* Aim of the exercise *
Wherever the word "xbutil" occurs in the lines below, copy the whole line.

* Data section *
= Beginning of Section =

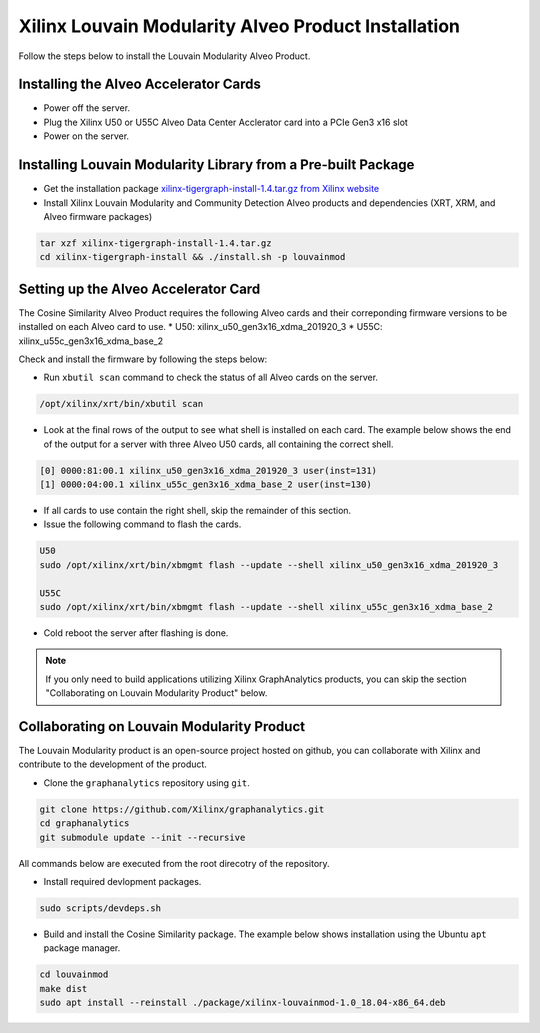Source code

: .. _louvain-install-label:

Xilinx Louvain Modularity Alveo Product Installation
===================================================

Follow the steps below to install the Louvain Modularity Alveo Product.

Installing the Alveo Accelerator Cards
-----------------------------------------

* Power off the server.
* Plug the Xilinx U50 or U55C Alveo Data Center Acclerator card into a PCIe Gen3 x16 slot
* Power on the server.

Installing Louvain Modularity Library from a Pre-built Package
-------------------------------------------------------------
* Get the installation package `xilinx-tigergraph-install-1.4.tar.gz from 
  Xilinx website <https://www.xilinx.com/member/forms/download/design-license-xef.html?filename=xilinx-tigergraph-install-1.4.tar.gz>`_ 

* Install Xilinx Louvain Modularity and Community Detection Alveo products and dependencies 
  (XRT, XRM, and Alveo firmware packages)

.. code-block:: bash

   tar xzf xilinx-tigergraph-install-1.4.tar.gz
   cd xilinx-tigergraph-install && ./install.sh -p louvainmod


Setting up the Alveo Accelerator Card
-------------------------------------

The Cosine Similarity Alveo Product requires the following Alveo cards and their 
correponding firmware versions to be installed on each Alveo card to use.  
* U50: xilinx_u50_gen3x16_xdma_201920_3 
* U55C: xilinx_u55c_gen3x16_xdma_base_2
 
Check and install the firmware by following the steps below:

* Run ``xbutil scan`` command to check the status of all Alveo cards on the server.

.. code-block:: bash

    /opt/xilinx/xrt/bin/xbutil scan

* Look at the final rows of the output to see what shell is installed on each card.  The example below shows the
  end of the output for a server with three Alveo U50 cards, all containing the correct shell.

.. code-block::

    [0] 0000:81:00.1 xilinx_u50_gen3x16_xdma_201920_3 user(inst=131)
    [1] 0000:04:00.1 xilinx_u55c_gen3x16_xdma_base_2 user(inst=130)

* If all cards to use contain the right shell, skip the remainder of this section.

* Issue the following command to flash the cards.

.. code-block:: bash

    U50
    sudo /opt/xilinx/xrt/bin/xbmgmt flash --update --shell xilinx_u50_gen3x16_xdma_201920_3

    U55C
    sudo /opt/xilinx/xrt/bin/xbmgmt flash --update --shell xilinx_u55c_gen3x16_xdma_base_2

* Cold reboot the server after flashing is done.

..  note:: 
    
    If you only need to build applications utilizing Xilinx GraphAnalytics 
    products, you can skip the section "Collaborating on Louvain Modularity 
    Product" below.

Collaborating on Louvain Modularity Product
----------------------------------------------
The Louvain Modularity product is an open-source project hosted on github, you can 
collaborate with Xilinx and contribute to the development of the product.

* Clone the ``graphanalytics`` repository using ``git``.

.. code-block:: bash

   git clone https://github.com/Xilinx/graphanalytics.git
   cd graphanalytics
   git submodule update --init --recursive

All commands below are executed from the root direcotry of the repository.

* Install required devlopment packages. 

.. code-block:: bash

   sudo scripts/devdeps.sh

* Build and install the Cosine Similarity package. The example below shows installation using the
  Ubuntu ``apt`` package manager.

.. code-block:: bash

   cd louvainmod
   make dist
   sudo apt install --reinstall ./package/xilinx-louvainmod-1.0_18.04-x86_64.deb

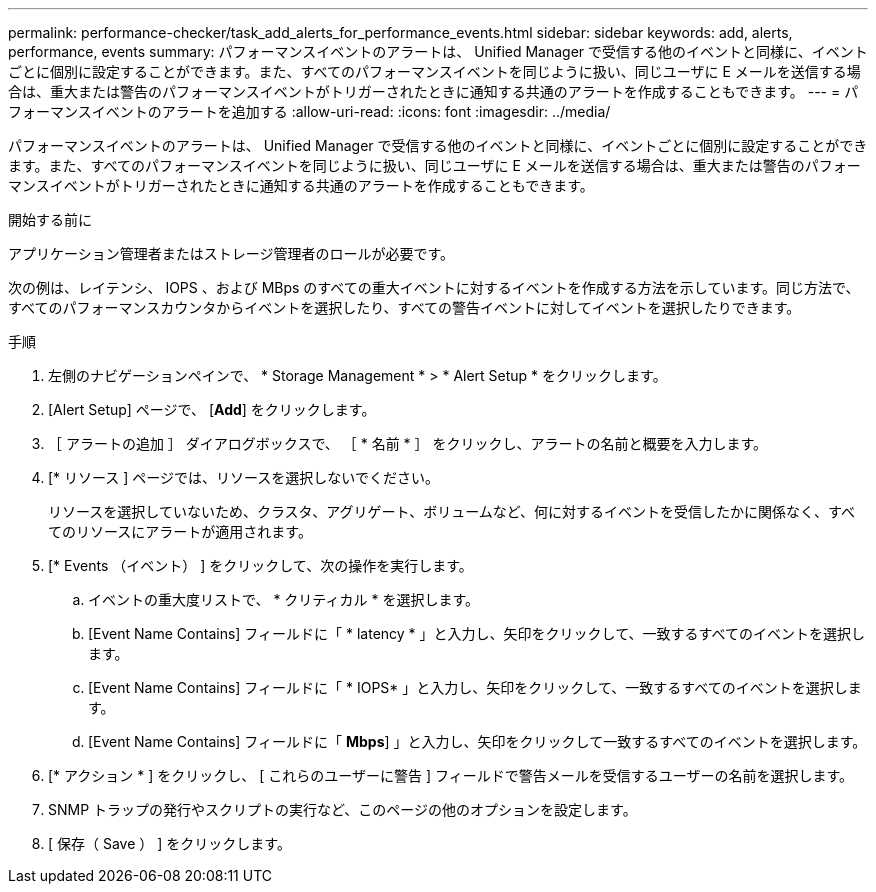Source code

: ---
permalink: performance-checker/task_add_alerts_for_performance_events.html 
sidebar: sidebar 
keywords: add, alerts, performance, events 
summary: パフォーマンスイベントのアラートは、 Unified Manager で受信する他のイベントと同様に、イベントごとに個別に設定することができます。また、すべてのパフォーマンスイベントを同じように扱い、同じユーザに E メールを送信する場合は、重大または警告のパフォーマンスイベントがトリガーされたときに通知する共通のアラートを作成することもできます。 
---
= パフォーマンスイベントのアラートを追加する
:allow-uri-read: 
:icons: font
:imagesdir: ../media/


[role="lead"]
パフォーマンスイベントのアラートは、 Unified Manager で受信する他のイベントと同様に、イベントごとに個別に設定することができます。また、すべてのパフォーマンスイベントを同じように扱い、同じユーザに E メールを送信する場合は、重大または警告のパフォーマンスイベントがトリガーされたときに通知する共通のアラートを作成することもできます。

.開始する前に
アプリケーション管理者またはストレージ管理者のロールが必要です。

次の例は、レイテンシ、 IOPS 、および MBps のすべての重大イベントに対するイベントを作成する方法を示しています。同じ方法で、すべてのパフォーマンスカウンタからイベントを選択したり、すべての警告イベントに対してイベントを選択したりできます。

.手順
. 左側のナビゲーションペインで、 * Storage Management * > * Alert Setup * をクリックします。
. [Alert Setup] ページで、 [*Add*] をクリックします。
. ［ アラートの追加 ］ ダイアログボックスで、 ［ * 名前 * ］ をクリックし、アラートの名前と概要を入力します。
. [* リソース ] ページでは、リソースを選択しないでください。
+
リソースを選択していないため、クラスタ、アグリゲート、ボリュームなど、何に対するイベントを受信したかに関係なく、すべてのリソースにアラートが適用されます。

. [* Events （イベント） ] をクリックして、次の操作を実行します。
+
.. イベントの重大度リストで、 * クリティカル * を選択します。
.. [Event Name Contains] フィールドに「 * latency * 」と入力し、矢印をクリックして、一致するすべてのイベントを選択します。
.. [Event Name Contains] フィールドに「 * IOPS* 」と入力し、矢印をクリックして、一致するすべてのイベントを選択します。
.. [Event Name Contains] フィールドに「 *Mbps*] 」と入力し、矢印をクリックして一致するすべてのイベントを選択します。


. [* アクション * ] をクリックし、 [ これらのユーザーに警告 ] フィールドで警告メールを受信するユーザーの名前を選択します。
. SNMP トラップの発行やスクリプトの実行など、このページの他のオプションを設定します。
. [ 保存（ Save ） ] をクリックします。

= End of Section =

* Solution below *
* Run ``xbutil scan`` command to check the status of all Alveo cards on the server.
    /opt/xilinx/xrt/bin/xbutil scan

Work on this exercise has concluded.